I just finished reading If Morning Ever Comes (1964), Anne Tyler‘s first published novel. It takes place at Columbia University in New York City and in a small town in North Carolina, and what it shows the reader about family life and personal identity is as true today as it was fifty years ago. I was sucked into the story and found some peculiar incidents that reminded me of my own youth.
Ben Joe Hawkes, a law student at Columbia, squirms his way through the story as the only boy in a family full of girls. Since his father left and then died, he feels responsible for them. His mother, grandmother, and five sisters, along with a niece, all live in a large home that is ramshackle compared to the way he remembers it from his childhood. He is twenty-five when he decides to head home and check on things after the oldest sister leaves her husband in Kansas and returns home to a small North Carolina town.
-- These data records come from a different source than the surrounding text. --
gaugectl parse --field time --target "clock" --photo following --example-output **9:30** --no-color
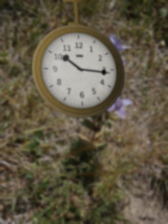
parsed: **10:16**
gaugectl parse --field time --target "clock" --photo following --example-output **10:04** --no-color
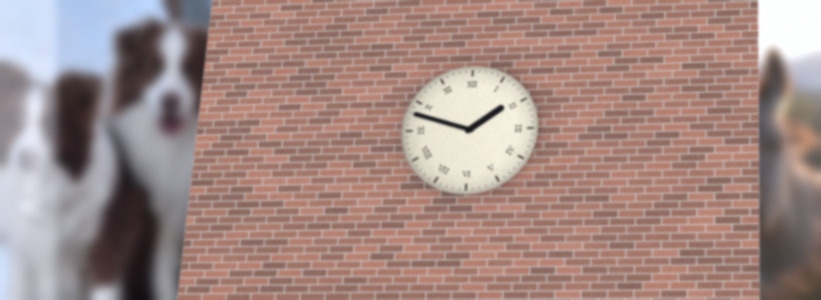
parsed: **1:48**
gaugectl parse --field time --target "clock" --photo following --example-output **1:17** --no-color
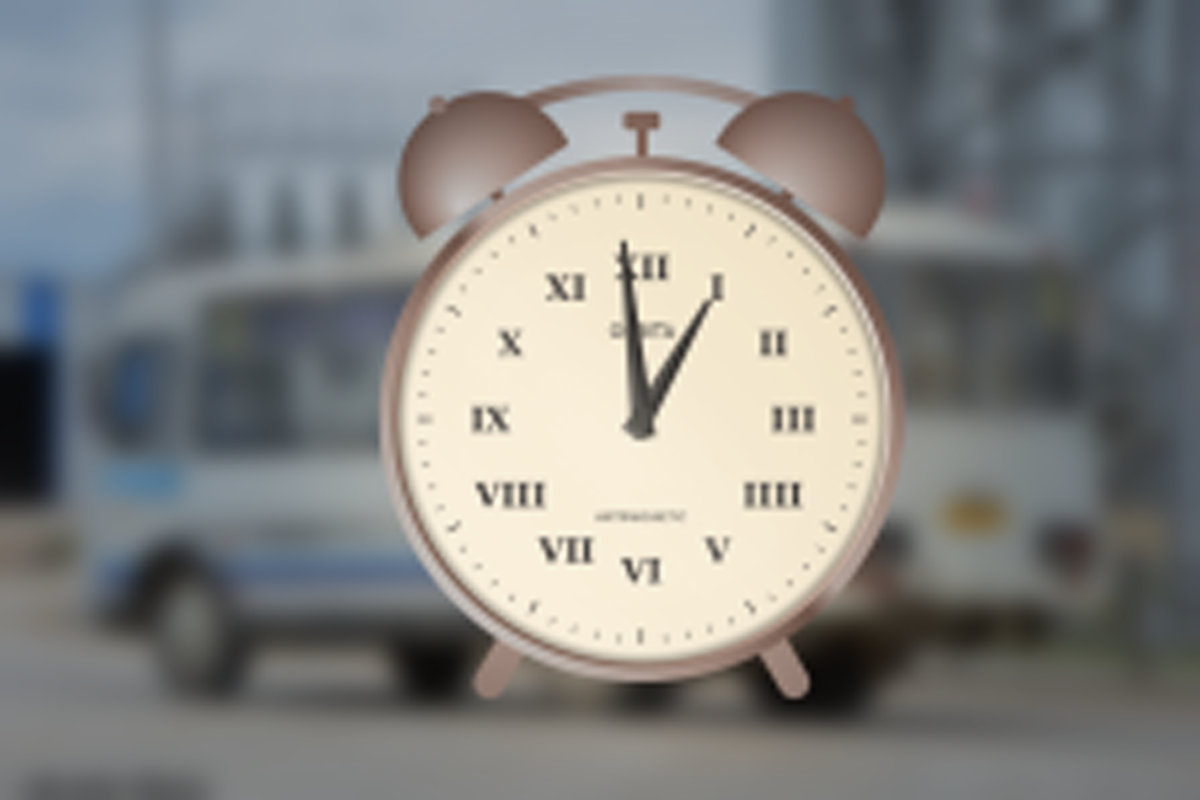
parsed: **12:59**
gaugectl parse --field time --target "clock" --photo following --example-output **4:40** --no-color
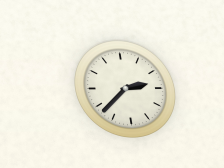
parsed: **2:38**
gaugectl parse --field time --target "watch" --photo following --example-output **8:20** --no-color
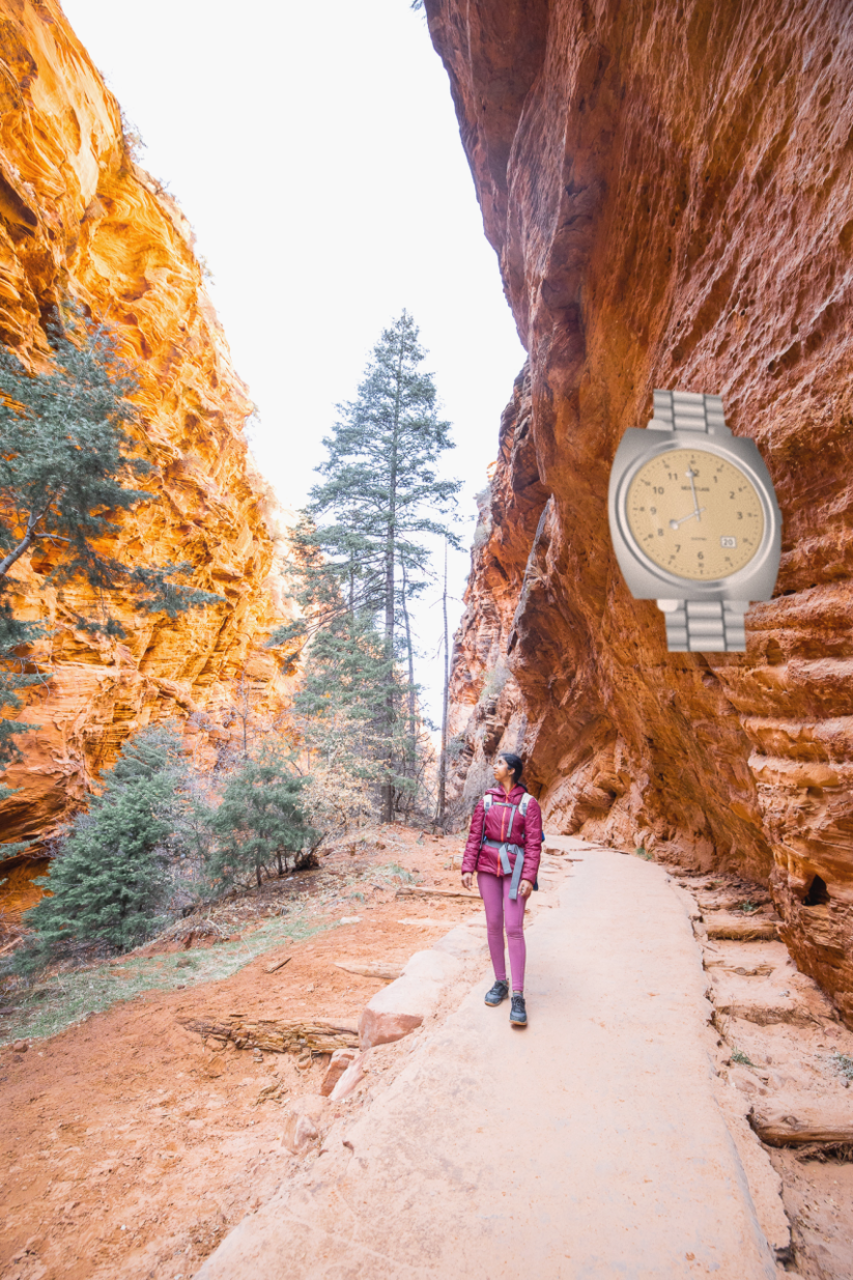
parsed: **7:59**
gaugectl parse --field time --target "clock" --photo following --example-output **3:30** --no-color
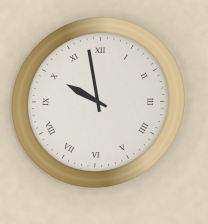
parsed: **9:58**
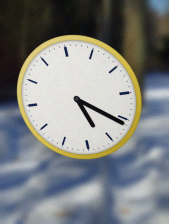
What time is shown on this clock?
5:21
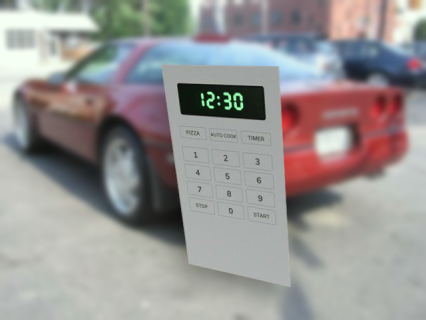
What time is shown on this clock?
12:30
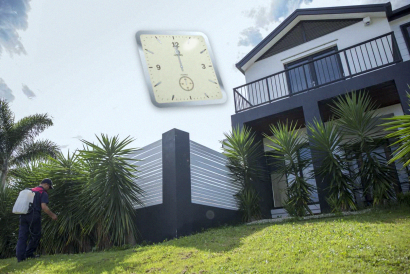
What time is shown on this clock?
12:00
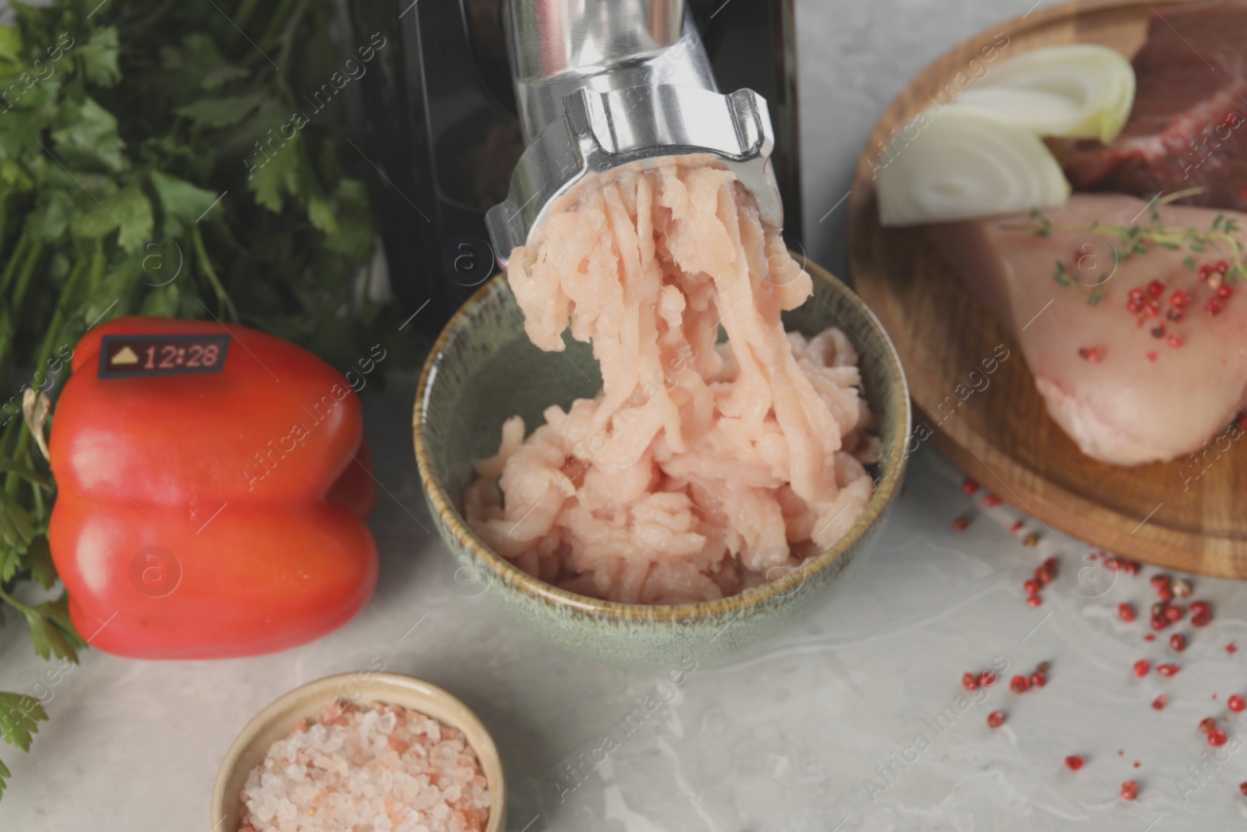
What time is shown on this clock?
12:28
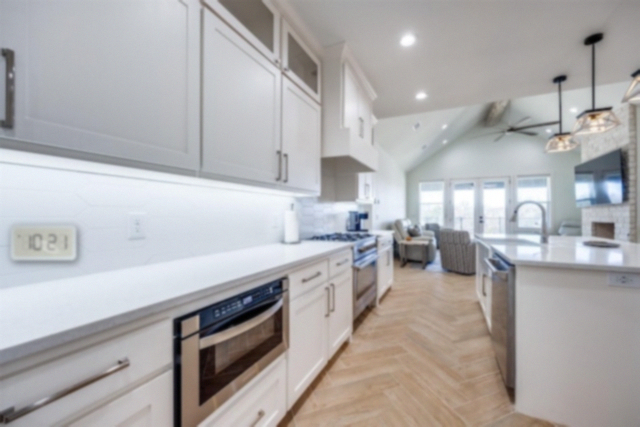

When he arrives, nothing is quite the way Ben Joe remembers it. He doesn’t know what to do about it , either. When he is lying awake at night, unable to sleep, he stares at the ceiling and imagines everything upside down, walking on the ceiling and climbing through the door. I remember doing the same thing as a child.
When Ben Joe is away from his family, he remembers things in an idealized way. The real-time experience can’t possibly live up to the expectation. I know that feeling well. The ending is unexpected and yet makes complete sense. Ben Joe has been a bit lost, but manages to find himself by taking a leap of faith that morning will, eventually, come.